With the wind whipping in our faces, we followed the channel around the rocky facade of O’Donnell Point and into the tight squeeze of Twelve Mile Harbour. Island after island, each had their own character and stood bold in the September sun. Bella Donna did her best not to disturb the tranquility of the territory we were invading.

O’Donnell Point
Twelve Mile Harbour passed Jacques Island

Hang Dog Island

Sometimes the names of the land masses and waterways we drive by intrigue me wondering how some of these monikers were derived. Any how, Devil’s Elbow was a magnificent sight of which pictures do not do justice.

Devil’s Elbow

On the way around Devil’s Elbow we sadly drove passed Henry’s Fish Camp. Closed for the season we were not going to be able to indulge in the world famous fish and chips everyone raves about. Duane was particularly sullen by the turn of events since his craving still has not been satisfied. He made the faux pas of ordering his fish grilled the last time….big mistake.

A salute to Henry’s

Our timing was a little off today as the swing bridge into Parry Sound only opened at the top of each hour upon request. 4 miles out we heard a boater request a 5pm opening so, knowing we had to wait for the next hour, Duane slowed down even more and got the roll of the eyes from me.

Handy Point around Isabella Island paved the way nicely
Parry Sound Swing Bridge

I was elated as the swing bridge opened and a few minutes later we were tied securely to the town dock wall. Thunderstorms were predicted for the next day so, arriving early in the evening, we would have to wait until the next morning to figure out the logistics of where Bella Donna was better situated the following night. There was a small airport for seaplanes at the end of the dock of which the Flight Deck Bar and Grill was attached. Grabbing a quick bite we planned to be back on the boat shortly. However, on the walk down the boardwalk a gentleman stopped us inquiring about our boat and invited us aboard his tug, Cambrian. Bob was the owner and commander of the 75 year old tug which was an auxiliary unit of the Canadian Coast Guard. After giving us some homemade wine, he guided us on a tour of the ship and filled us in on the tug’s lustrous history. Granted he lost me in the engine room discussing the gaskets and whatnot, but his stories were truly fascinating and we were so happy for the chance meeting.
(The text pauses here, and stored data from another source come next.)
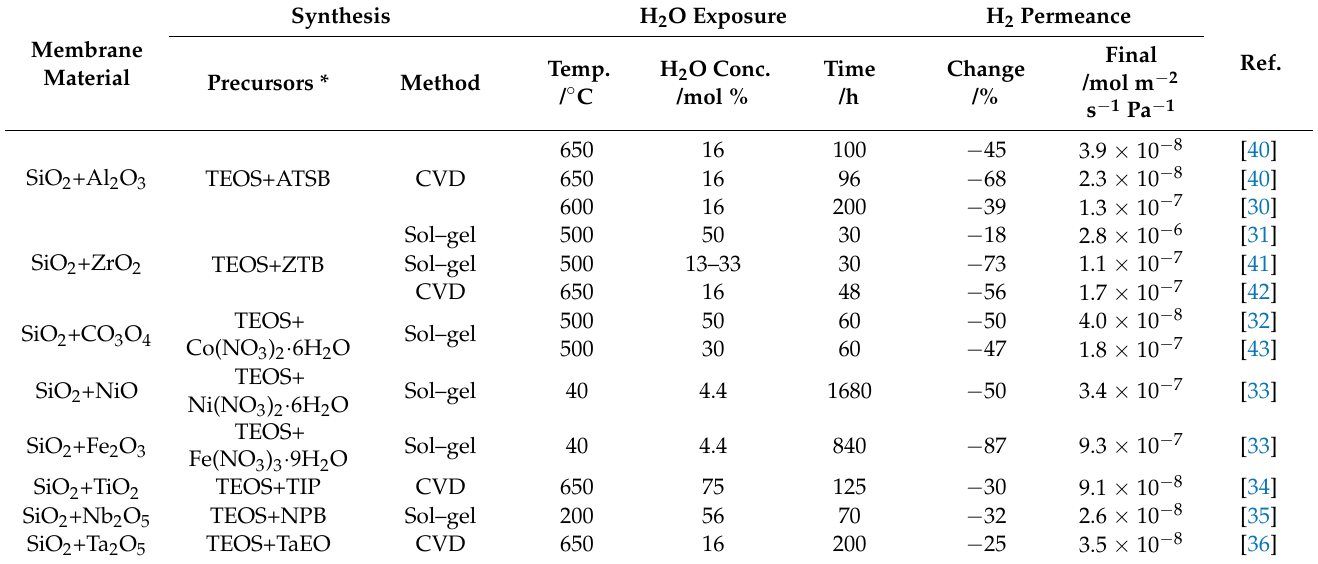
Table 1. Hydrothermal stability of various silica-based composite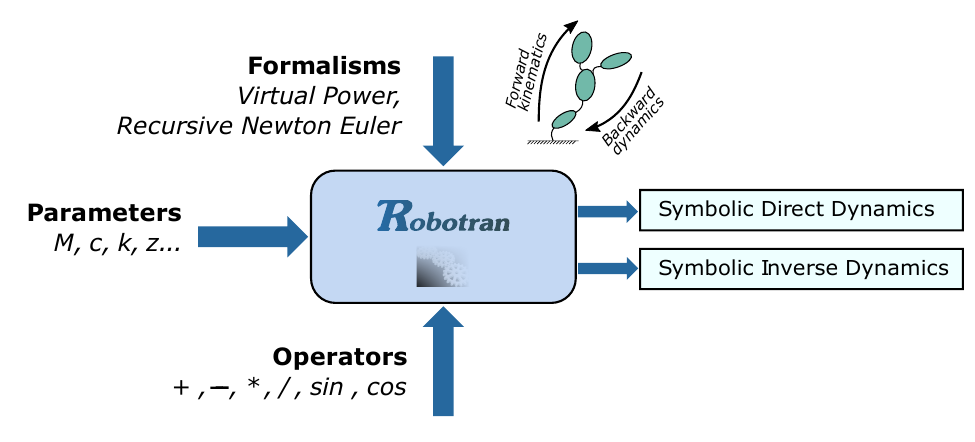
Figure 5. Symbolic Generation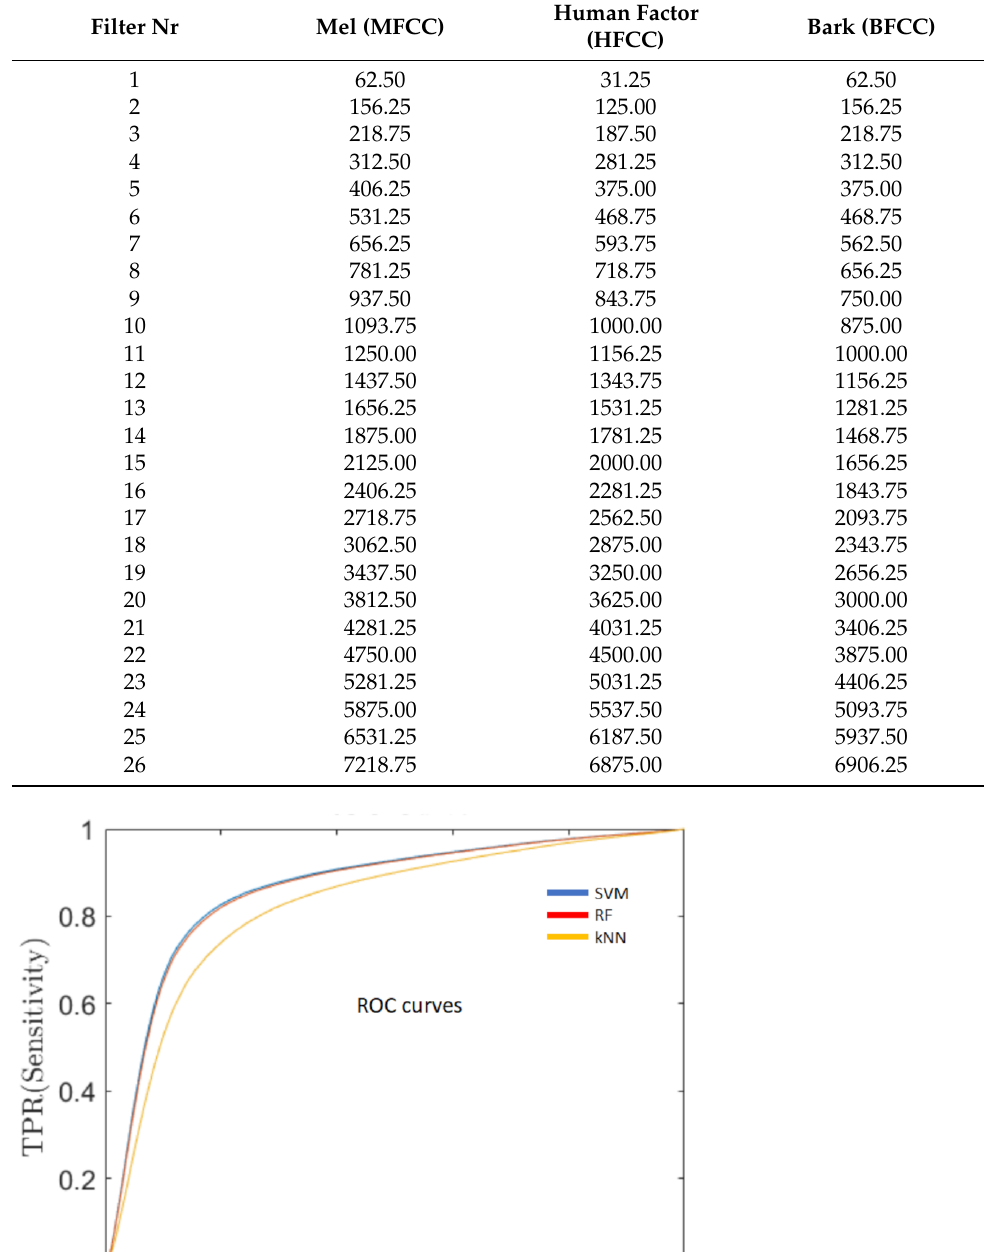
Table 1. Central frequencies corresponding to each of the 26 filters for the three scales employed in this study: Mel, Human Factor, and Bark.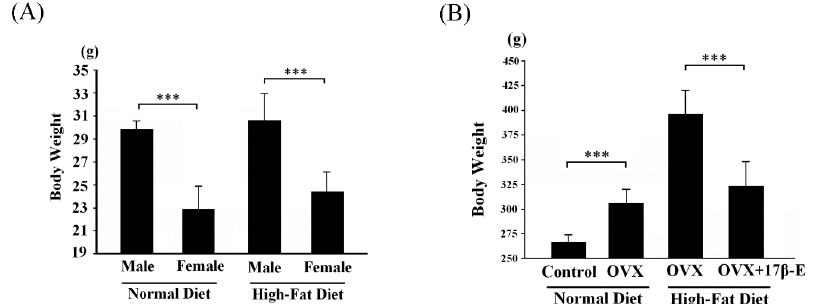
Figure 1. The body weight control effects of estrogen in C57B mice and Sprague-Dawley (SD) rats. ( A ) The body weight of male/female C57B mice fed with normal or high-fat diet for 30 days ( n = 6 in each group). ( B ) The body weight of female SD rats, ovariectomized (OVX)-female SD rats and high-fat diet-fed OVX-female SD rats with or without 17 β -E treatment (12 μ g/kg/day) for 30 days. (*** = p < 0.001 compared with the indicated group.)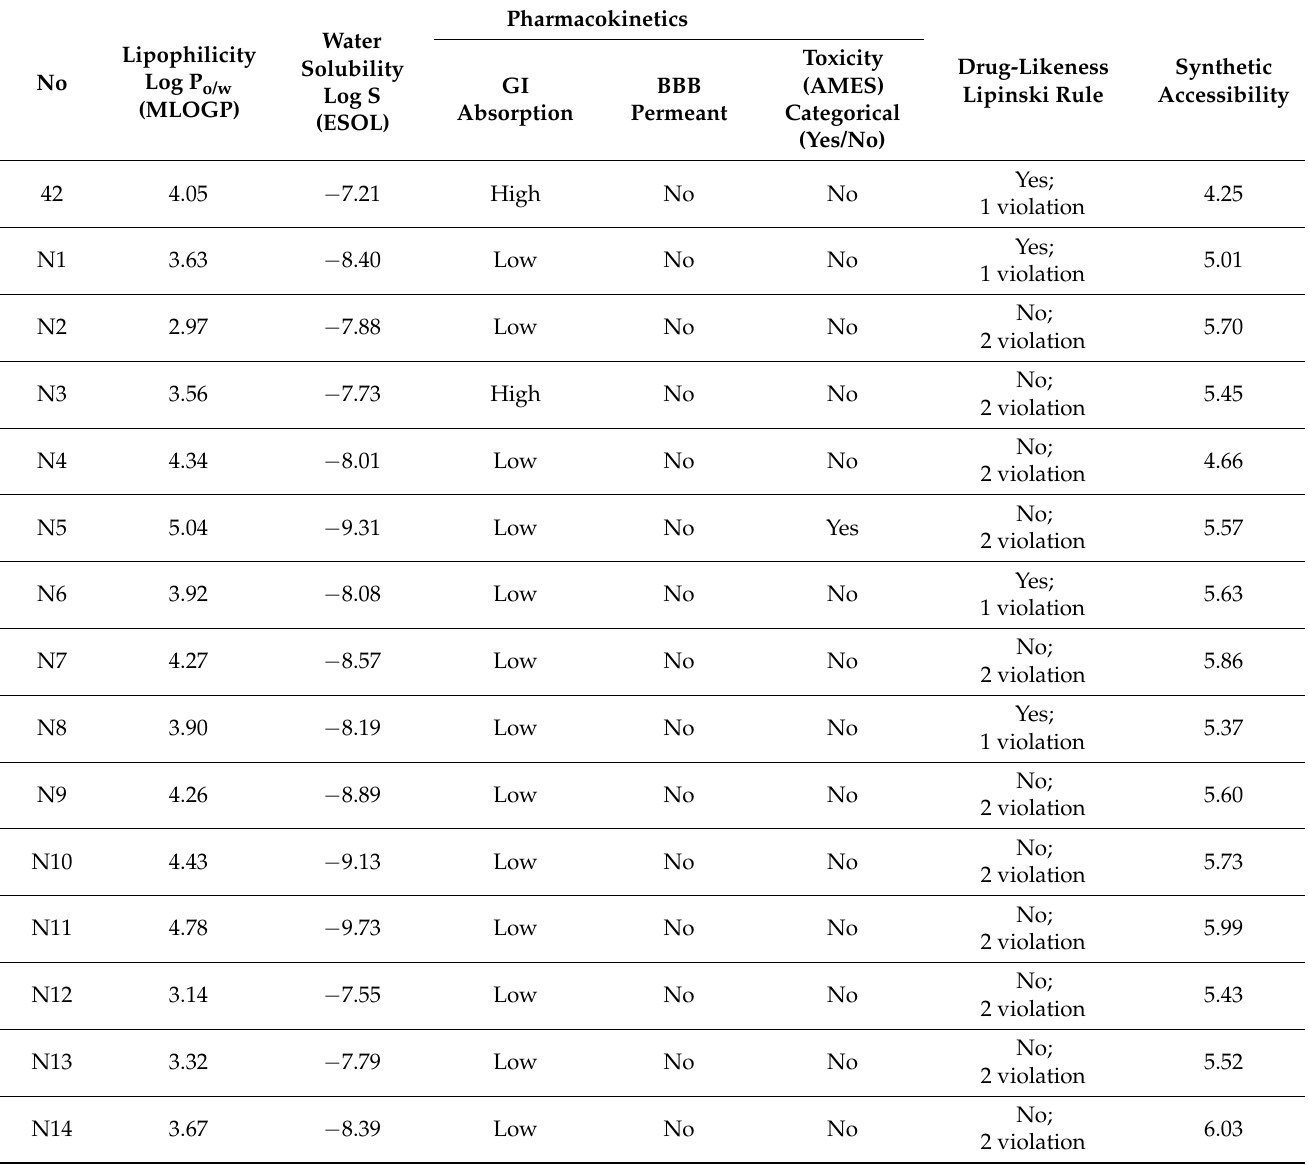
Table 5. The prediction results of ADMET parameters, pharmacokinetic properties, and drug-likeness of the most active compound 42 and the novel designed inhibitors N1 – N14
The next morning the skies were dark and rain was predicted most of the morning into early afternoon. George who owned the marina by the town dock was going to aid us in a pump out and then assign us to a slip. As luck would have it, the rain storm sprung up as soon as we started the engines. As we all got drenched, I felt bad for pulling George outside. Not missing a beat as he held onto the pump out hose, he said “no worries, skin keeps your insides dry.” That was Canadian hospitality at its finest.
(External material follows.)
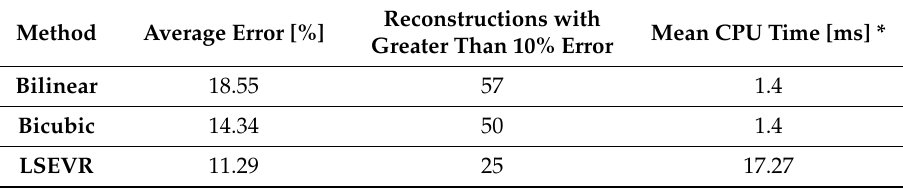
Table 2. Summary of comparative performance metrics. * CPU time includes time for ‘a’ matrix generation and velocity estimate.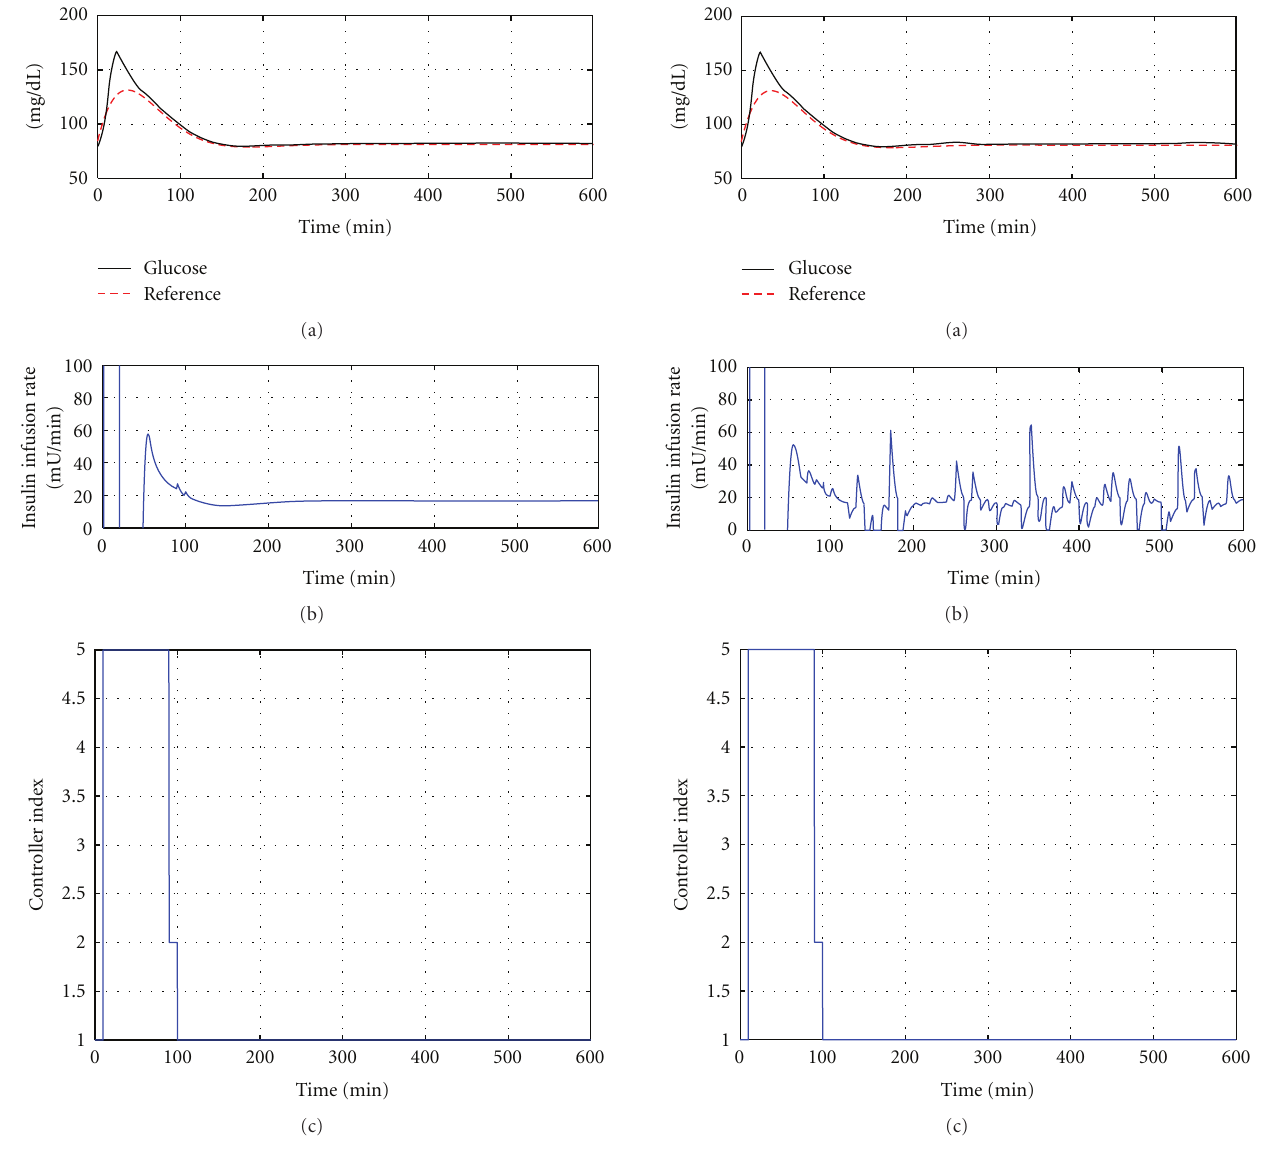
Figure 7: Unfalsified control: glucose monitoring, insulin control and controller switching under measurement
Once the rain stopped we decided to take a self guided tour to the old Fire Tower overlooking the town. Climbing all ten stories to the top to get a better view, I realized there was a paved road right outside the woods we had trudged through to get there. Thanks Google Maps!! Not!!

Trestle Bridge
Crossing over…
Fire Tower …130 steps

As luck would have it, in my favor this time, when the downpour started again, we were a mere block from the Trestle Brewery. What better place to wait out the storm and also be privileged to enjoy “Poutine Tuesday.”

We made a couple of stops along the walk back on the “Fitness Trail” as it was referred to and picked up provisions and some needed “boat parts.” The less I know about the actual necessity of the parts, the better.
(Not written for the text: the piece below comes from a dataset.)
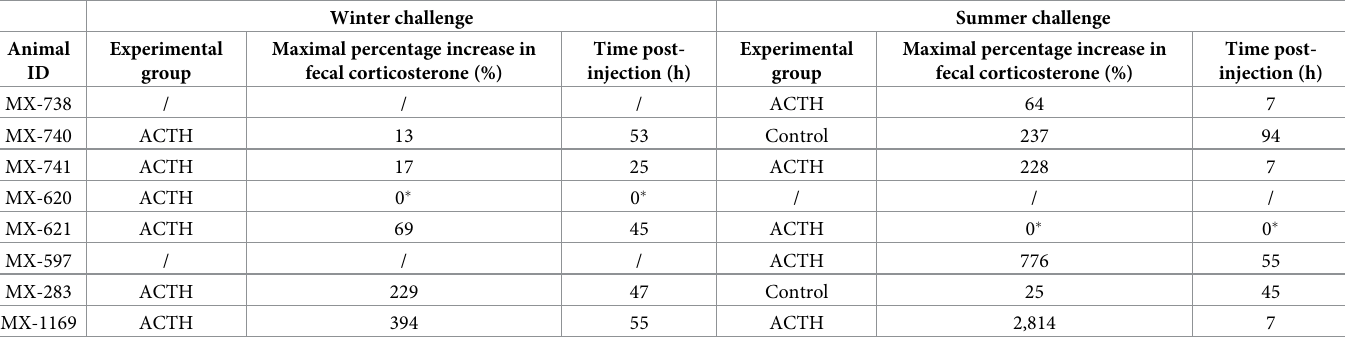
Table 2. Maximal percentage increase in fecal corticosterone as compared to time 0 levels for the muskoxen given a single injection of ACTH (1 IU/kg) during the winter and/or a single injection of ACTH (2 IU/kg) or saline (control) during the summer, and the respective times post-injection at which it was observed. Winter challenge Summer challenge Animal Experimental Maximal percentage increase in Time post- Experimental Maximal percentage increase in Time post- ID group fecal corticosterone (%) injection (h) group fecal corticosterone (%) injection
A shower recharged our batteries and we had a lovely dinner at a quaint restaurant in town –Wellington’s. We made a point to say farewell to Bob and get some more traveling advice while delivering a bottle of Duane’s homemade wine to repay him. Hopefully he enjoys it as much as we enjoyed the bottle he bestowed upon us.

We had decided to anchor out the next two days and enjoy the mind numbing serenity of Georgian Bay. Plotting our course we set off toward Byng Inlet. Along the way the buoys were scattered haphazardly assuring that we were kept on our toes.

We arrived at the inlet well into the early evening. There was a Fall chill in the air which did not make me happy…Duane interjected that the cooler air was a foreboding to inclement weather to come. Mother Nature, please let him be wrong.

Really? Who thought this was a good idea?